99e film, rien que ça, de Im Kwon-taek. Il faut dire deux mots, d’abord, sur cette sortie tardive et plus que difficile. Sortie tardive : le film est prêt depuis longtemps (2003). Sortie difficile, à cause d’un imbroglio auquel on n’a rien compris, mêlant rumeur cannoise et internégatif si esquinté qu’il est impossible de tirer des copies, vendeur coréen pas en forme question finances. Sortie in extremis, le film a failli passer directement au rayon vidéo. Sortie riquiqui enfin : seule une copie, fragile, en sursis, circule en France, mère sans enfants puisque Pathé n’a pu la reproduire. Triste destin de la péloche, sa solitude la condamne à ne pas souffler, à s’abîmer toujours plus. Bref, dépêchez-vous de la voir.

Le film ? Pareil, in extremis. On sait que la longue et riche carrière de Im Kwon-taek, iceberg dont on ne connaît que la partie émergée, lui a fait traverser tous genres, toutes époques, tous cinémas. La Pègre, quant à lui, est un film noir, aux tons gris, amers. Un film de gangsters aussi, d’une incroyable sécheresse. Une ligne claire le traverse de part en part (l’ascension d’un gangster dans les années 60), mais elle est sans cesse hachée par de saisissantes ruptures. Au point que le dernier plan du film survient alors que rien ne semble résolu, et raccorde sur un écran noir, les lumières qui se rallument et vous qui croyez un instant que la pauvre bobine a rendu l’âme. Récit à la fois continu et pulsionnel. Drôle d’effet.

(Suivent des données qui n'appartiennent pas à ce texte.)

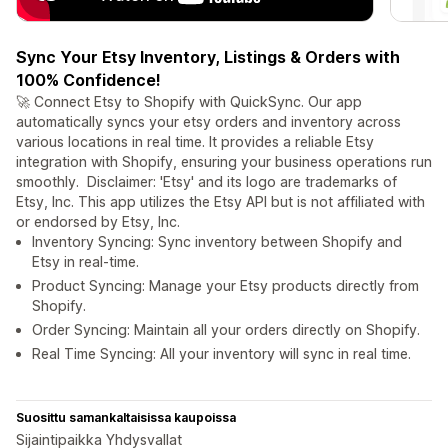
Sync Your Etsy Inventory, Listings & Orders with
100% Confidence!
🚀 Connect Etsy to Shopify with QuickSync. Our app
automatically syncs your etsy orders and inventory across
various locations in real time. It provides a reliable Etsy
integration with Shopify, ensuring your business operations run
smoothly. Disclaimer: 'Etsy' and its logo are trademarks of
Etsy, Inc. This app utilizes the Etsy API but is not affiliated with
or endorsed by Etsy, Inc.
Inventory Syncing: Sync inventory between Shopify and
Etsy in real-time.
Product Syncing: Manage your Etsy products directly from
Shopify.
Order Syncing: Maintain all your orders directly on Shopify.
Real Time Syncing: All your inventory will sync in real time.
Suosittu samankaltaisissa kaupoissa
Sijaintipaikka Yhdysvallat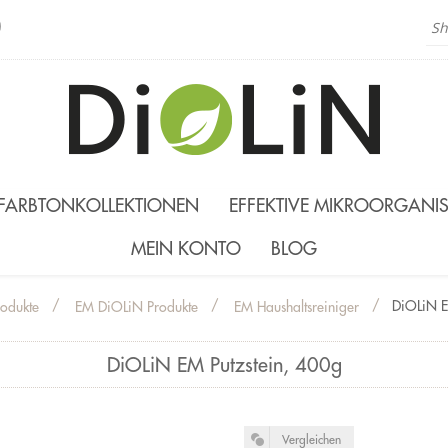
)
FARBTONKOLLEKTIONEN
EFFEKTIVE MIKROORGANI
MEIN KONTO
BLOG
/
/
/
DiOLiN E
odukte
EM DiOLiN Produkte
EM Haushaltsreiniger
DiOLiN EM Putzstein, 400g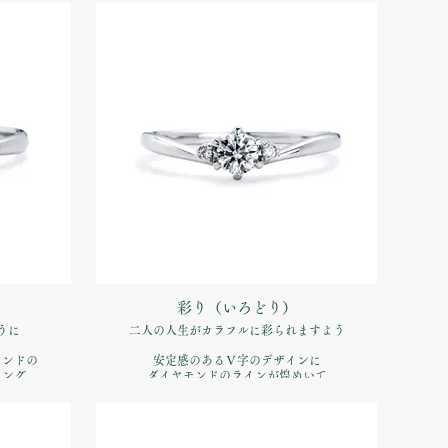
品番：IFE004-015
00（税込）
価格：【婚約指輪】Pt900 ¥170,500（税込）
彩り（いろどり）
うに
二人の人生がカラフルに彩られますよう
モンドの
安定感のあるＶ字のデザインに
リング
ダイヤモンドのラインが煌めいて
品番：IFE008-015
00（税込）
価格：【婚約指輪】Pt900 ¥170,500（税込）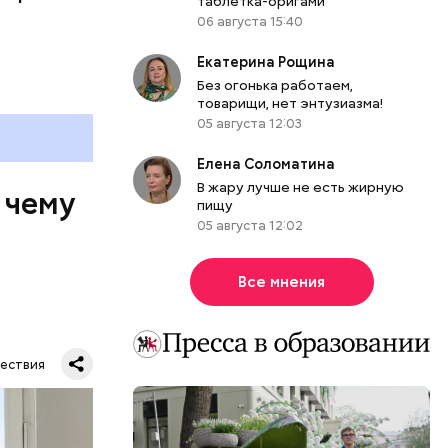
таблетка-оригами
06 августа 15:40
Екатерина Рощина
Без огонька работаем,
товарищи, нет энтузиазма!
05 августа 12:03
Елена Соломатина
В жару лучше не есть жирную
 чему
пищу
05 августа 12:02
Все мнения
ествия
тную
гли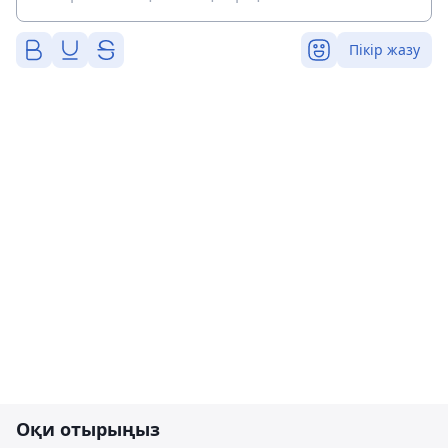
Пікір жазу
Оқи отырыңыз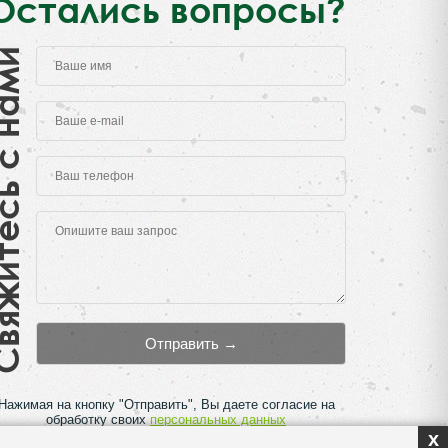
Остались вопросы?
есь с нами
Нажимая на кнопку "Отправить", Вы даете согласие на
обработку своих
персональных данных
x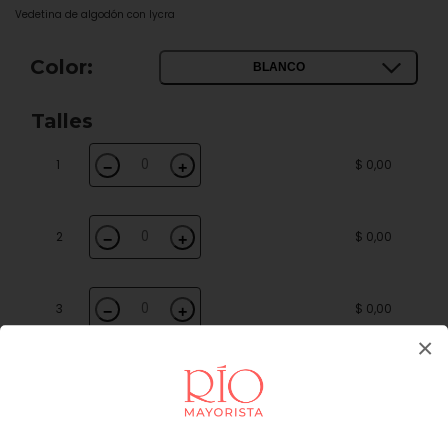
Vedetina de algodón con lycra
Color:
BLANCO
Talles
1
$ 0,00
−
+
2
$ 0,00
−
+
3
$ 0,00
−
+
×
4
$ 0,00
−
+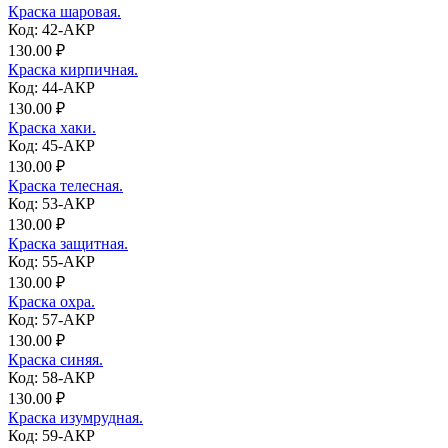
Краска шаровая.
Код: 42-АКР
130.00 ₽
Краска кирпичная.
Код: 44-АКР
130.00 ₽
Краска хаки.
Код: 45-АКР
130.00 ₽
Краска телесная.
Код: 53-АКР
130.00 ₽
Краска защитная.
Код: 55-АКР
130.00 ₽
Краска охра.
Код: 57-АКР
130.00 ₽
Краска синяя.
Код: 58-АКР
130.00 ₽
Краска изумрудная.
Код: 59-АКР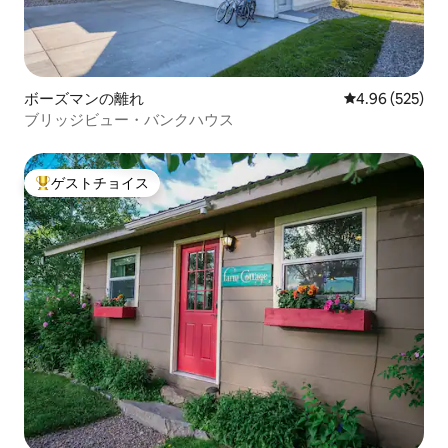
ボーズマンの離れ
レビュー525件
4.96 (525)
ブリッジビュー・バンクハウス
ゲストチョイス
大好評のゲストチョイスです。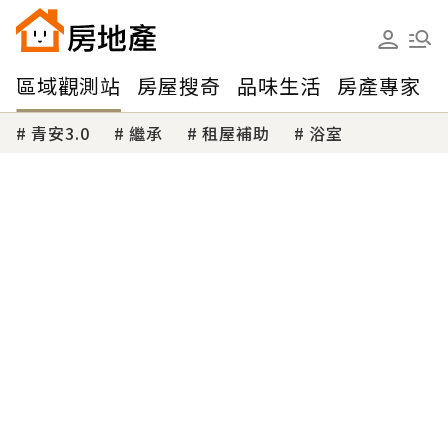
區域觀測站
房屋搜奇
品味生活
房產專家
青安3.0
繼承
租屋補助
浴室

La narration de La Pègre se déroule sur une dizaine d’années : comment l’étudiant Tae-woong est devenu roi de la pègre, intermédiaire entre la CIA et l’industrie du bâtiment, après avoir été petite frappe, homme de main, petit boss, producteur de cinéma, cogneur toujours. La violence qui se distribue à coups de poing, tout au long du film Im Kwon-taek la transforme en de purs blocs d’énergie. Coups de poing, à tous le monde : à la femme enceinte, aux flics, aux rivaux, à la starlette de cinéma en plein tournage. Et coupures, partout : sur la peau, cicatrices, sur les bobines (déjà) d’un film produit brutalement par Tae-woong aux prises avec la censure -Tae-woong qui finit par balancer le film, fin de l’aventure cinéma.

La Pègre impressionne par cette manière d’avancer tête baissée, morceau après morceau, année après année, sans que rien ne semble pouvoir l’arrêter, comme son héros qui, lycéen, se fait planter un couteau dans la cuisse et poursuit son agresseur jusque chez lui pour lui faire retirer, en guise de vengeance. L’autre en vomit. Cinéma, affaire de gangsters, règne du coup de poing, des coupures nettes. Im Kwon-taek en sait long sur le sujet.